EXERCISE DIRECTIONS —
Repeat the lines below exactly as written, please, from the line with "The Korb at [397 560] appeared." to the line with "The Laptop at", both lines included, and no others.

MATERIAL SUPPLIED —
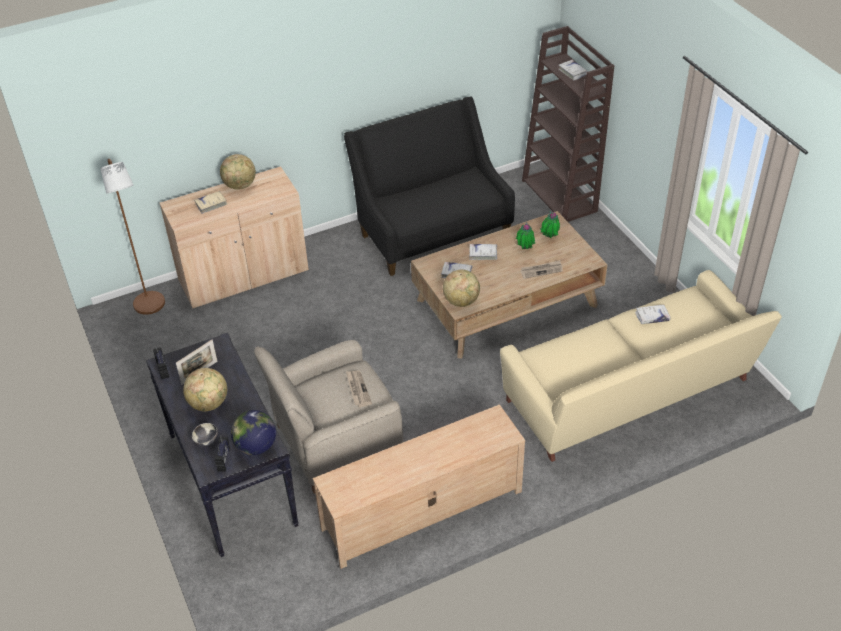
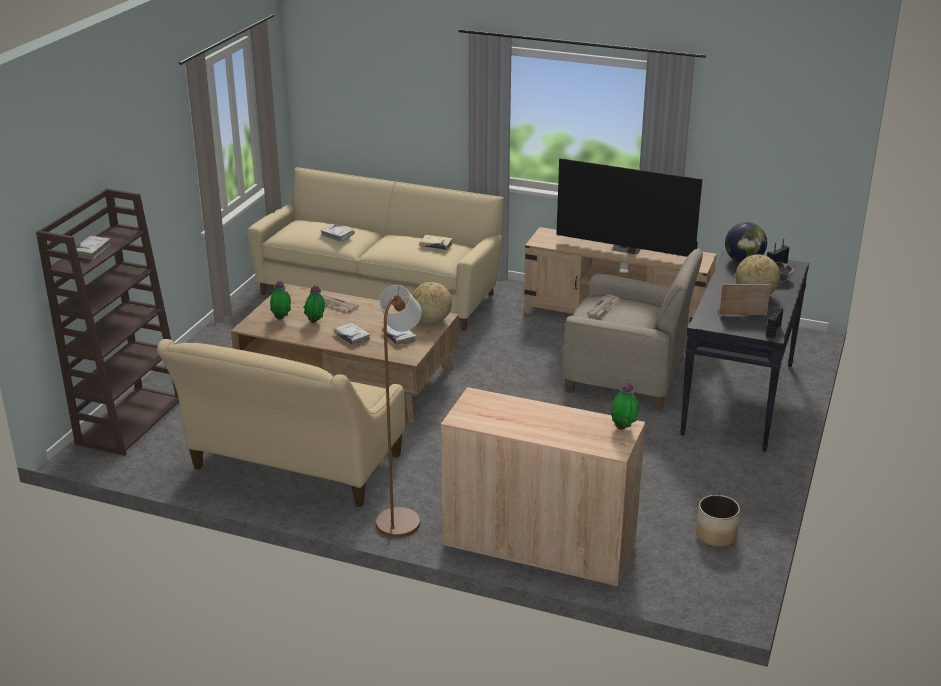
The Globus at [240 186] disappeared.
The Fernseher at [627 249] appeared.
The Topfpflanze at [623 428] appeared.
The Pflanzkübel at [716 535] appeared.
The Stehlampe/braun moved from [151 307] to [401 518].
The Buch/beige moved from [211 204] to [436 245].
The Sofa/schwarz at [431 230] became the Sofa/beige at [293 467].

...

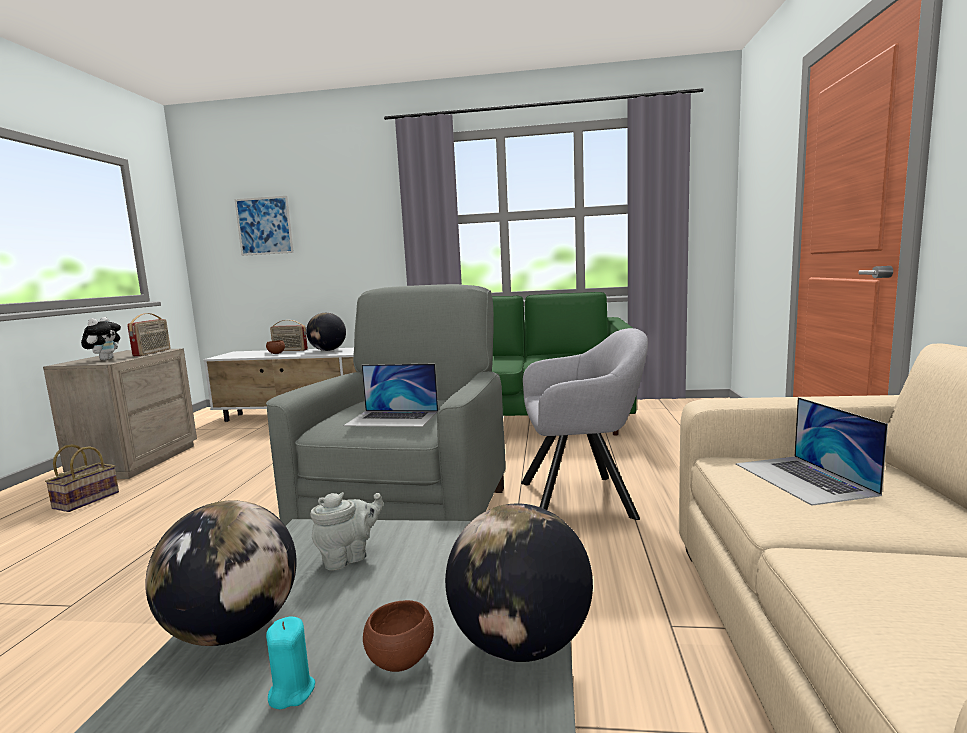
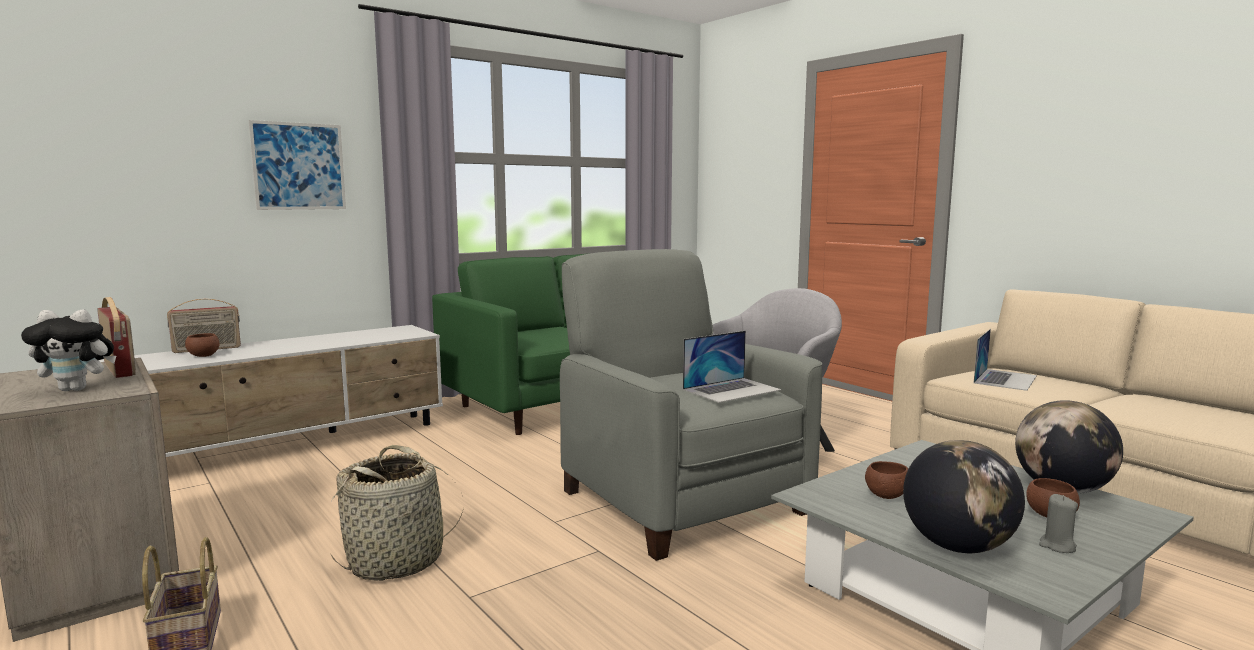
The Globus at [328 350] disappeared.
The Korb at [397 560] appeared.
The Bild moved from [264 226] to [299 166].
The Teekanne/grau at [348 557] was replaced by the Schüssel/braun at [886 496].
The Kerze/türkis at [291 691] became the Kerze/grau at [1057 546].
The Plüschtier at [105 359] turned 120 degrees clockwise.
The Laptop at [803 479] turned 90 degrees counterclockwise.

FINISHED EXERCISE —
The Korb at [397 560] appeared.
The Bild moved from [264 226] to [299 166].
The Teekanne/grau at [348 557] was replaced by the Schüssel/braun at [886 496].
The Kerze/türkis at [291 691] became the Kerze/grau at [1057 546].
The Plüschtier at [105 359] turned 120 degrees clockwise.
The Laptop at [803 479] turned 90 degrees counterclockwise.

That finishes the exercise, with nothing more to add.